When calling the parent class's initializer or overridden method, you can generally pass the props you received. The new type is compatible with its parent, and extra props you added are ignored.

Keep in mind that future releases of the AWS CDK may coincidentally add a new property with a name you used for your own property. This won't cause any technical issues using your construct or method (since your property isn't passed "up the chain," the parent class or overridden method will simply use a default value) but it may cause confusion for your construct's users. You can avoid this potential problem by naming your properties so they clearly belong to your construct. If there are many new properties, bundle them into an appropriately-named class and pass them as a single property.

Generic structures

In some places, the AWS CDK uses JavaScript arrays or untyped objects as input to a method. (See, for example, AWS CodeBuild's BuildSpec.fromObject() method.) In C#, objects are represented as System.Collections.Generic.Dictionary<String, Object>. In cases where the values are all strings, you can use Dictionary<String, String>. JavaScript arrays are represented as object[] or string[] in C#.

Missing values

In C#, missing values in AWS CDK objects such as props are represented by null. The null-conditional member access operator ?. and the null coalescing operator ?? are convenient for working with these values.

// mimeType is null if props is null or if props.MimeType is null string mimeType = props?.MimeType; // mimeType defaults to text/plain. either props or props.MimeType can be null string MimeType = props?.MimeType ?? "text/plain";

Building, synthesizing, and deploying

The AWS CDK automatically compiles your app before running it. However, it can be useful to build your app manually to check for errors and run tests. You can do this by pressing F6 in Visual Studio or by issuing dotnet build src from the command line, where src is the directory in your project directory that contains the Visual Studio Solution (.sln) file.
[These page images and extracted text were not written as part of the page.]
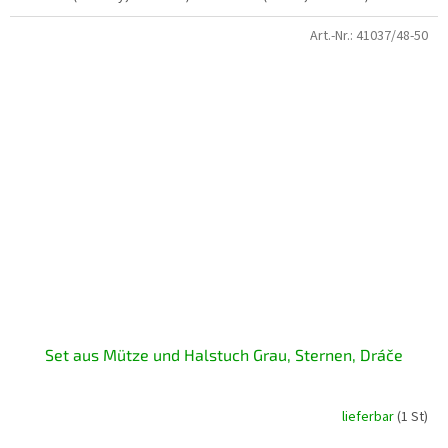
Art.-Nr.:
41037/48-50
Set aus Mütze und Halstuch Grau, Sternen, Dráče
lieferbar
(1 St)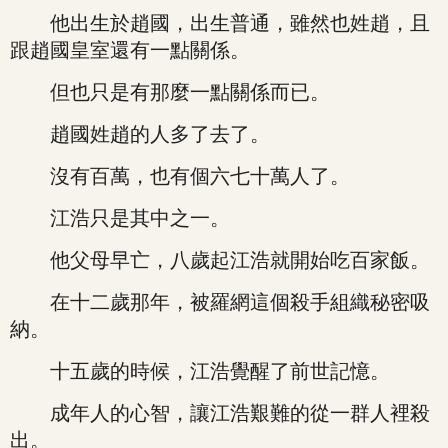
他出生於趙國，出生普通，雖然也姓趙，且
跟趙國皇室還有一點關係。
但也只是有那麼一點關係而已。
趙國姓趙的人多了去了。
沒有百萬，也有個六七十萬人了。
江浩只是其中之一。
他父母早亡，八歲起江浩就開始吃百家飯。
在十二歲那年，被羅網這個殺手組織秘密吸
納。
十五歲的時候，江浩覺醒了前世記憶。
成年人的心智，讓江浩艱難的從一群人裡殺
出。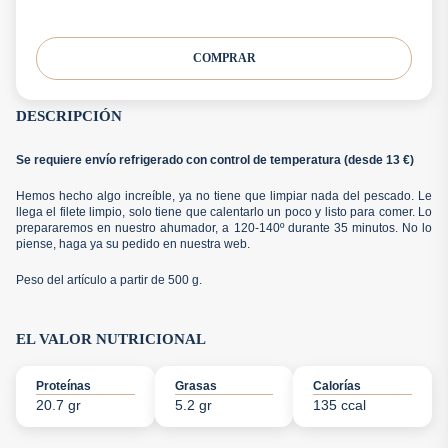
COMPRAR
DESCRIPCIÓN
Se requiere envío refrigerado con control de temperatura (desde 13 €)
Hemos hecho algo increíble, ya no tiene que limpiar nada del pescado. Le
llega el filete limpio, solo tiene que calentarlo un poco y listo para comer. Lo
prepararemos en nuestro ahumador, a 120-140º durante 35 minutos. No lo
piense, haga ya su pedido en nuestra web.
Peso del artículo a partir de 500 g.
EL VALOR NUTRICIONAL
Proteínas
Grasas
Calorías
20.7 gr
5.2 gr
135 ccal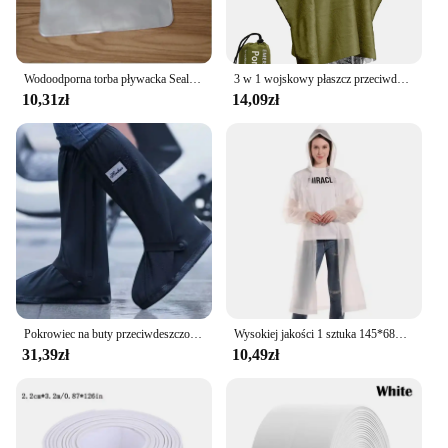
Wodoodporna torba pływacka Sealing Drift Diving Waist Pack Skiing Underwater Phone Case Cover Dry Shoulder Bag For Beach Boat Sport
3 w 1 wojskowy płaszcz przeciwdeszczowy na zewnątrz rękaw z kapturem wodoodporne poncho przeciwdeszczowe osłona przeciwdeszczowa motocyklowa Camping piesze wycieczki podróżna odzież przeciwdeszczowa namiot
10,31zł
14,09zł
Pokrowiec na buty przeciwdeszczowe Czarny Wodoodporny z odblaskowym przezroczystym butem Wielokrotnego użytku Motocyklowe pokrowce na buty przeciwdeszczowe na buty rowerowe
Wysokiej jakości 1 sztuka 145*68CM EVA unisex płaszcz przeciwdeszczowy zagęszczony płaszcz przeciwdeszczowy kobiety wodoodporny mężczyzna czarny Camping wodoodporny kombinezon przeciwdeszczowy
31,39zł
10,49zł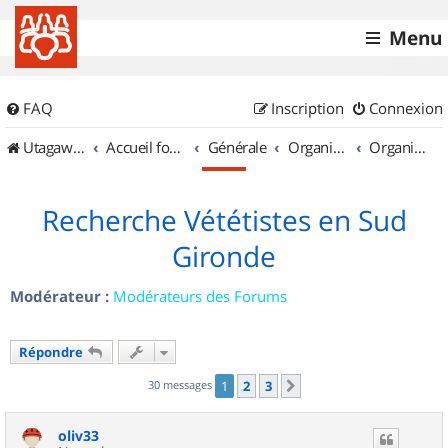
Menu
FAQ
Inscription
Connexion
UtagawaVTT (Randos VTT et VTTAE avec traces GPS)
Accueil forum
Générale
Organisation de sorties & Recherche de partenaires
Organisation de sorties en région Aquitaine
Recherche Vététistes en Sud
Gironde
Modérateur :
Modérateurs des Forums
Répondre
30 messages
1
2
3
Suivant
oliv33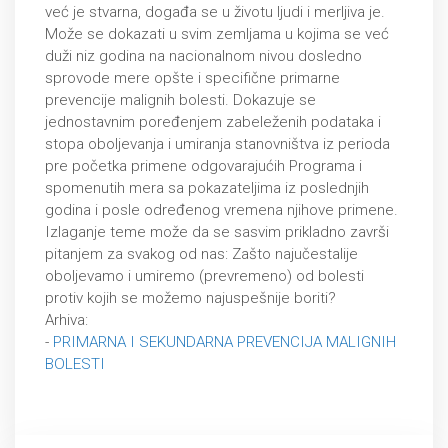
već je stvarna, događa se u životu ljudi i merljiva je.
Može se dokazati u svim zemljama u kojima se već
duži niz godina na nacionalnom nivou dosledno
sprovode mere opšte i specifične primarne
prevencije malignih bolesti. Dokazuje se
jednostavnim poređenjem zabeleženih podataka i
stopa oboljevanja i umiranja stanovništva iz perioda
pre početka primene odgovarajućih Programa i
spomenutih mera sa pokazateljima iz poslednjih
godina i posle određenog vremena njihove primene.
Izlaganje teme može da se sasvim prikladno završi
pitanjem za svakog od nas: Zašto najučestalije
oboljevamo i umiremo (prevremeno) od bolesti
protiv kojih se možemo najuspešnije boriti?
Arhiva:
-
PRIMARNA I SEKUNDARNA PREVENCIJA MALIGNIH
BOLESTI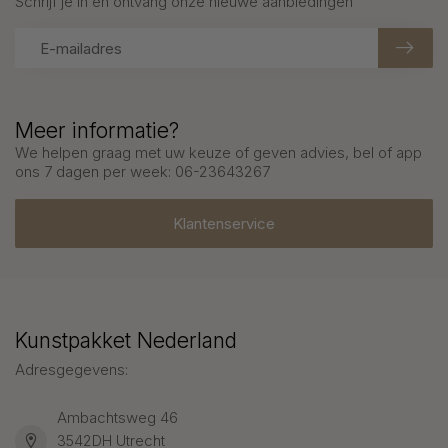
Schrijf je in en ontvang onze nieuwe aanbiedingen
Meer informatie?
We helpen graag met uw keuze of geven advies, bel of app
ons 7 dagen per week: 06-23643267
Klantenservice
Kunstpakket Nederland
Adresgegevens:
Ambachtsweg 46
3542DH Utrecht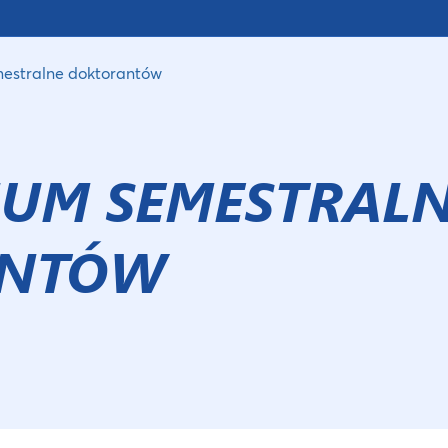
estralne doktorantów
UM SEMESTRAL
ANTÓW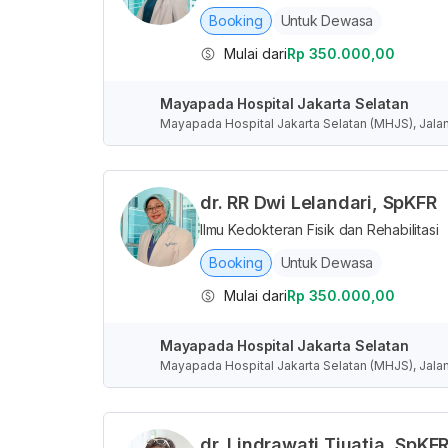
Booking
Untuk Dewasa
Mulai dari
Rp 350.000,00
Mayapada Hospital Jakarta Selatan
Mayapada Hospital Jakarta Selatan (MHJS), Jalan
Selatan, Daerah Khusus Ibukota Jakarta, Indones
dr. RR Dwi Lelandari, SpKFR
Ilmu Kedokteran Fisik dan Rehabilitasi
Booking
Untuk Dewasa
Mulai dari
Rp 350.000,00
Mayapada Hospital Jakarta Selatan
Mayapada Hospital Jakarta Selatan (MHJS), Jalan
Selatan, Daerah Khusus Ibukota Jakarta, Indones
dr. Lindrawati Tjuatja, SpKF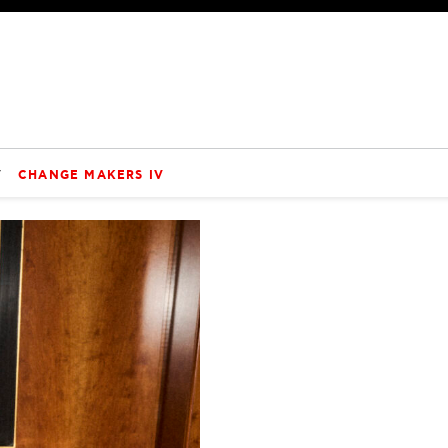
V
CHANGE MAKERS IV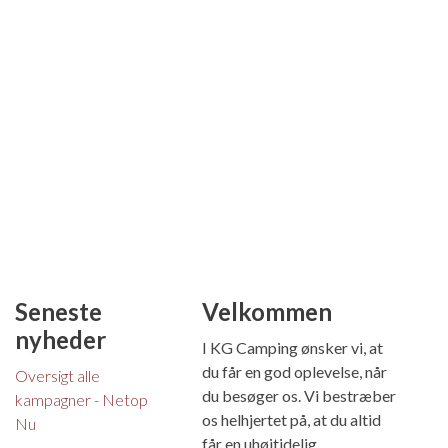
Seneste
Velkommen
nyheder
I KG Camping ønsker vi, at
du får en god oplevelse, når
Oversigt alle
du besøger os. Vi bestræber
kampagner - Netop
os helhjertet på, at du altid
Nu
får en uhøjtidelig,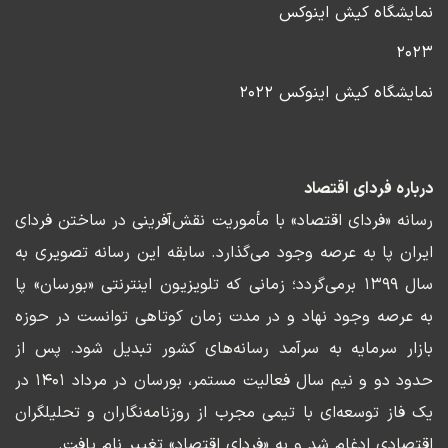
نمایشگاه کیش اینوکس
۲۰۲۳
نمایشگاه کیش اینوکس ۲۰۲۲
درباره فردای اقتصاد
رسانه «فردای اقتصاد» با مأموریت نقش‌آفرینی در ساختن فردای
ایران پا به عرصه وجود می‌گذارد. سابقه این رسانه تصویری به
سال ۱۳۹۹ برمی‌گردد؛ زمانی که تلویزیون اینترنتی «بورسان» پا
به عرصه وجود نهاد و در مدت زمان کوتاهی توانست در حوزه
بازار سرمایه به سرآمد رسانه‌های کشور تبدیل شود. پس از
حدود دو و نیم سال فعالیت مستمر، بورسان در مرداد ۱۴۰۱ در
یک فاز توسعه‌ای با تیمی مجرب از روزنامه‌نگاران و تحلیلگران
اقتصادی ادغام شد و به «فردای اقتصاد» تغییر نام یافت.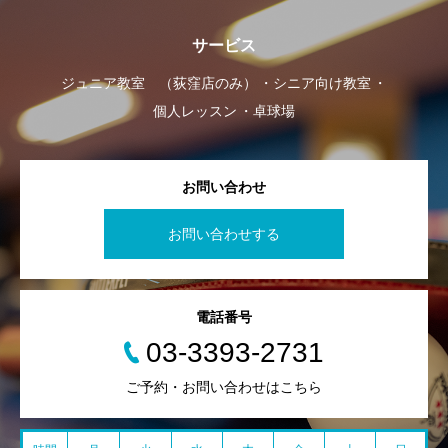
サービス
ジュニア教室 （荻窪店のみ）
シニア向け教室
個人レッスン
卓球場
お問い合わせ
お問い合わせする
電話番号
03-3393-2731
ご予約・お問い合わせはこちら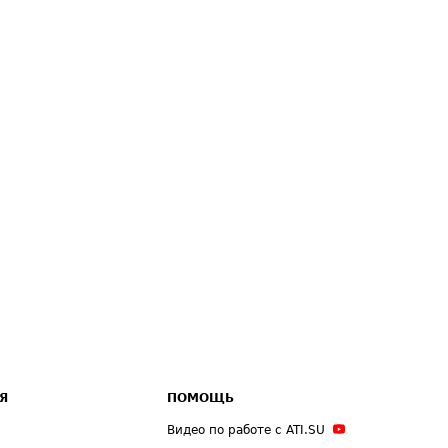
Я
ПОМОЩЬ
Видео по работе с ATI.SU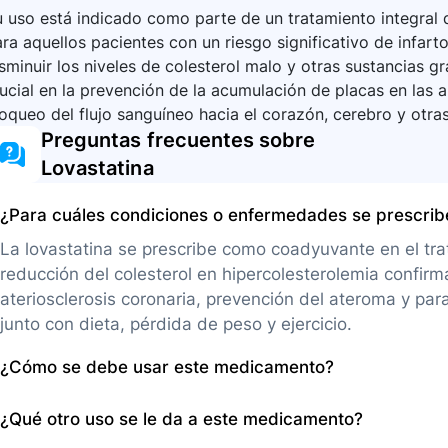
 uso está indicado como parte de un tratamiento integral q
ra aquellos pacientes con un riesgo significativo de infart
sminuir los niveles de colesterol malo y otras sustancias gr
ucial en la prevención de la acumulación de placas en las a
oqueo del flujo sanguíneo hacia el corazón, cerebro y otra
Preguntas frecuentes sobre
Lovastatina
¿Para cuáles condiciones o enfermedades se prescri
La lovastatina se prescribe como coadyuvante en el tra
reducción del colesterol en hipercolesterolemia confirma
ateriosclerosis coronaria, prevención del ateroma y para 
junto con dieta, pérdida de peso y ejercicio.
¿Cómo se debe usar este medicamento?
La lovastatina se emplea en tabletas tomadas por vía or
¿Qué otro uso se le da a este medicamento?
Es importante tomar el medicamento a la misma hora tod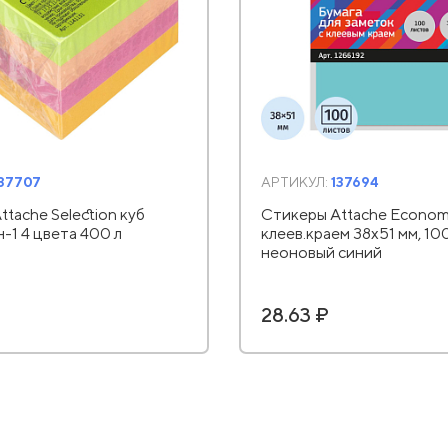
137707
АРТИКУЛ:
137694
tache Selection куб
Стикеры Attache Econom
н-1 4 цвета 400 л
клеев.краем 38x51 мм, 10
неоновый синий
28.63 ₽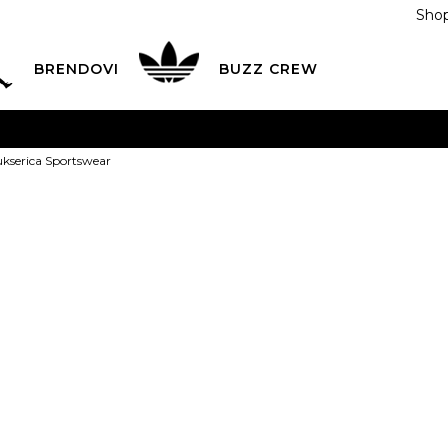
Shop
BRENDOVI
BUZZ CREW
KA
na teritoriji BIH za sve porudžbine u vrijednosti preko
ukserica Sportswear
ĆANJE NA RATE
do 6 mjesečnih rata bez kamate
Pogledaj
POZOVITE NAS NA
055/490-400
Svaki radni dan od 09-16
Nike Dukseri
Plati karticom online i preuzmi u BUZZ shopu po tvom izb
175,00
BAM
XS
7-8g.
S
9-10g.
M
12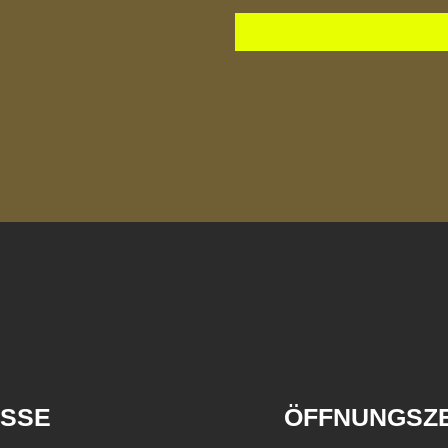
SSE
ÖFFNUNGSZE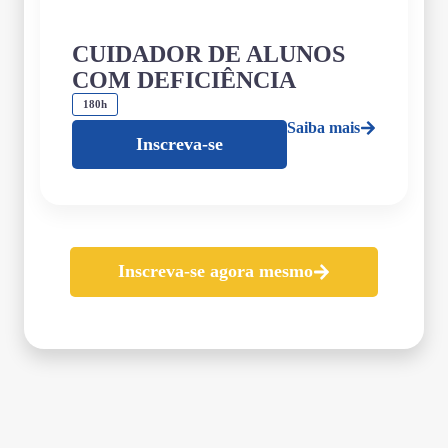
CUIDADOR DE ALUNOS
COM DEFICIÊNCIA
180h
Saiba mais
Inscreva-se
Inscreva-se agora mesmo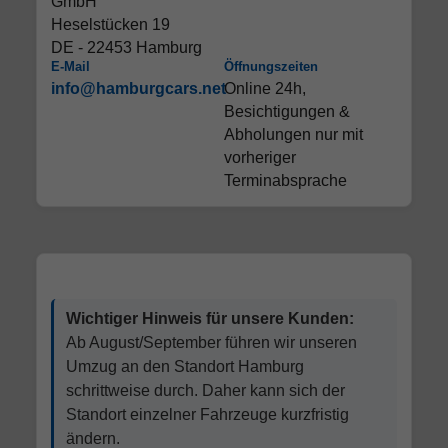
GmbH
Heselstücken 19
DE - 22453 Hamburg
E-Mail
Öffnungszeiten
info@hamburgcars.net
Online 24h,
Besichtigungen &
Abholungen nur mit
vorheriger
Terminabsprache
Wichtiger Hinweis für unsere Kunden:
Ab August/September führen wir unseren
Umzug an den Standort Hamburg
schrittweise durch. Daher kann sich der
Standort einzelner Fahrzeuge kurzfristig
ändern.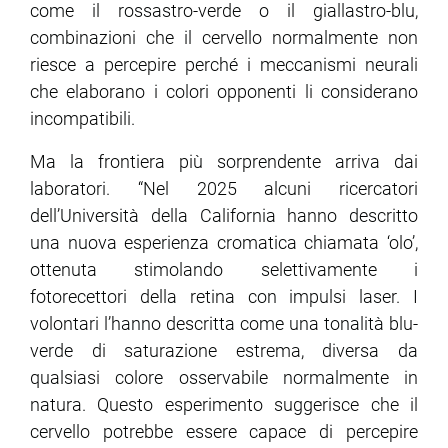
come il rossastro-verde o il giallastro-blu,
combinazioni che il cervello normalmente non
riesce a percepire perché i meccanismi neurali
che elaborano i colori opponenti li considerano
incompatibili.
Ma la frontiera più sorprendente arriva dai
laboratori. “Nel 2025 alcuni ricercatori
dell’Università della California hanno descritto
una nuova esperienza cromatica chiamata ‘olo’,
ottenuta stimolando selettivamente i
fotorecettori della retina con impulsi laser. I
volontari l’hanno descritta come una tonalità blu-
verde di saturazione estrema, diversa da
qualsiasi colore osservabile normalmente in
natura. Questo esperimento suggerisce che il
cervello potrebbe essere capace di percepire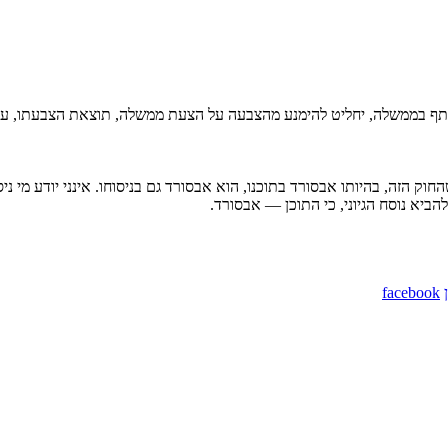
תף בממשלה, יחליט להימנע מהצבעה על הצעת ממשלה, תוצאת הצבעתו, על-פ
החוק הזה, בהיותו אבסורד בתוכנו, הוא אבסורד גם בניסוחו. אינני יודע מי
ביא נוסח הגיוני, כי התוכן — אבסורד.
facebook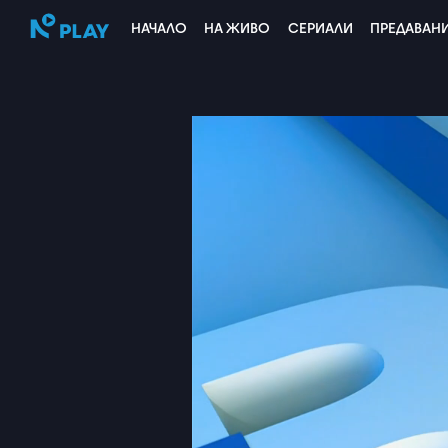
НАЧАЛО
НА ЖИВО
СЕРИАЛИ
ПРЕДАВАН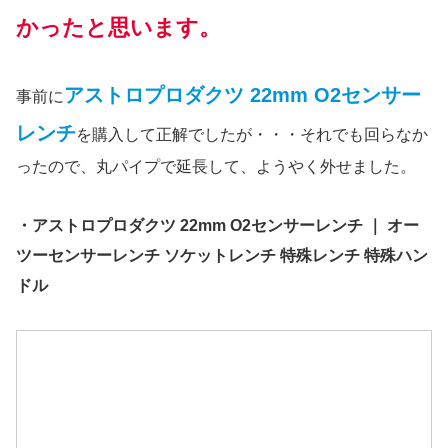
かったと思います。
アストロプロダクツ 22mm O2センサー
事前に
レンチ
を購入して正解でしたが・・・それでも回らなか
ったので、丸パイプで延長して、ようやく外せました。
・アストロプロダクツ 22mm O2センサーレンチ ｜ オー
ツーセンサーレンチ ソケットレンチ 特殊レンチ 特殊ハン
ドル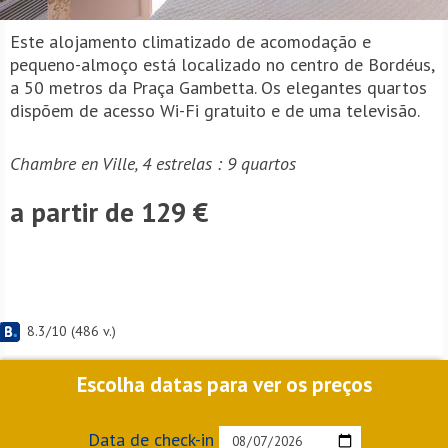
Este alojamento climatizado de acomodação e
pequeno-almoço está localizado no centro de Bordéus,
a 50 metros da Praça Gambetta. Os elegantes quartos
dispõem de acesso Wi-Fi gratuito e de uma televisão.
Chambre en Ville, 4 estrelas : 9 quartos
a partir de 129 €
8.3
/
10
(
486
v.)
Escolha datas para ver os preços
Data de check-in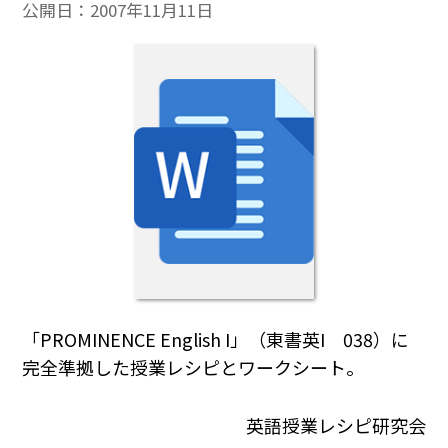
公開日：
2007年11月11日
「PROMINENCE English I」（東書英I 038）に
完全準拠した授業レシピとワークシート。
英語授業レシピ研究会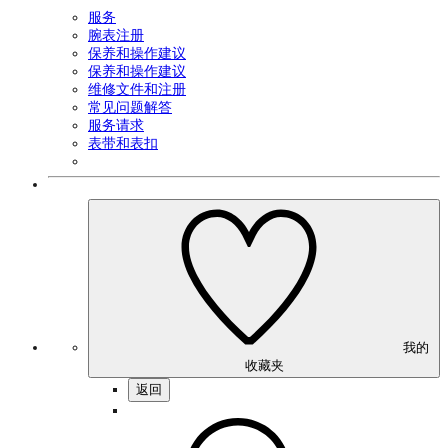
服务
腕表注册
保养和操作建议
保养和操作建议
维修文件和注册
常见问题解答
服务请求
表带和表扣
我的
收藏夹
返回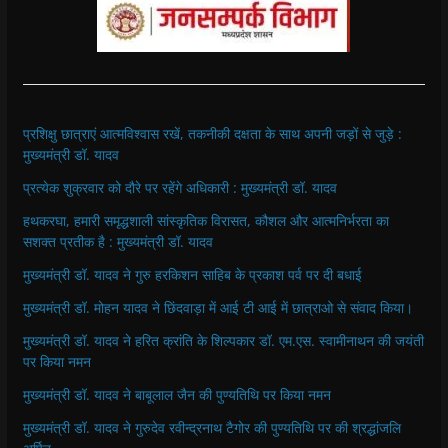
प्रशिक्षु छात्राएं आत्मविश्वास रखें, तकनीकी दक्षता के साथ अपनी जड़ों से जुड़े :
मुख्यमंत्री डॉ. यादव
प्रत्येक शुक्रवार को दौरे पर रहेंगे अधिकारी : मुख्यमंत्री डॉ. यादव
हथकरघा, हमारी समृद्धशाली सांस्कृतिक विरासत, कौशल और आत्मनिर्भरता का
सशक्त प्रतीक है : मुख्यमंत्री डॉ. यादव
मुख्यमंत्री डॉ. यादव ने गुरु हरकिशन साहिब के प्रकाश पर्व पर दी बधाई
मुख्यमंत्री डॉ. मोहन यादव ने छिंदवाड़ा में आई टी आई में छात्राओ से संवाद किया।
मुख्यमंत्री डॉ. यादव ने हरित क्रांति के शिल्पकार डॉ. एम.एस. स्वामीनाथन की जयंती
पर किया नमन
मुख्यमंत्री डॉ. यादव ने बाबूलाल जैन की पुण्यतिथि पर किया नमन
मुख्यमंत्री डॉ. यादव ने गुरुदेव रवीन्द्रनाथ टैगोर की पुण्यतिथि पर की श्रद्धांजलि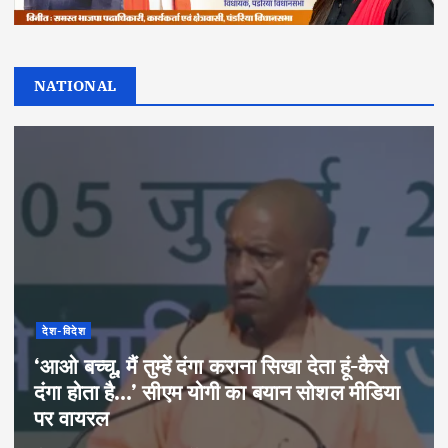
NATIONAL
देश-विदेश
‘आओ बच्चू, मैं तुम्हें दंगा कराना सिखा देता हूं-कैसे
दंगा होता है…’ सीएम योगी का बयान सोशल मीडिया
पर वायरल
The stacks defined in your AWS CDK app can be deployed individually or together using the commands below. Generally, you should be in your project's main directory when you issue them.

  • cdk synth: Synthesizes a AWS CloudFormation template from one or more of the stacks in your AWS CDK app.

  • cdk deploy: Deploys the resources defined by one or more of the stacks in your AWS CDK app to AWS.

You can specify the names of multiple stacks to be synthesized or deployed in a single command. If your app defines only one stack, you do not need to specify it.

cdk synth # app defines single stack cdk deploy Happy Grumpy # app defines two or more stacks; two are deployed

You may also use the wildcards * (any number of characters) and ? (any single character) to identify stacks by pattern. When using wildcards, enclose the pattern in quotes. Otherwise, the shell may try to expand it to the names of files in the current directory before they are passed to the AWS CDK Toolkit.

cdk synth "Stack?" # Stack1, StackA, etc. cdk deploy "*Stack" # PipeStack, LambdaStack, etc.

You don't need to explicitly synthesize stacks before deploying them; cdk deploy performs this step for you to make sure your latest code gets deployed.

For full documentation of the cdk command, see AWS CDK Toolkit (cdk command).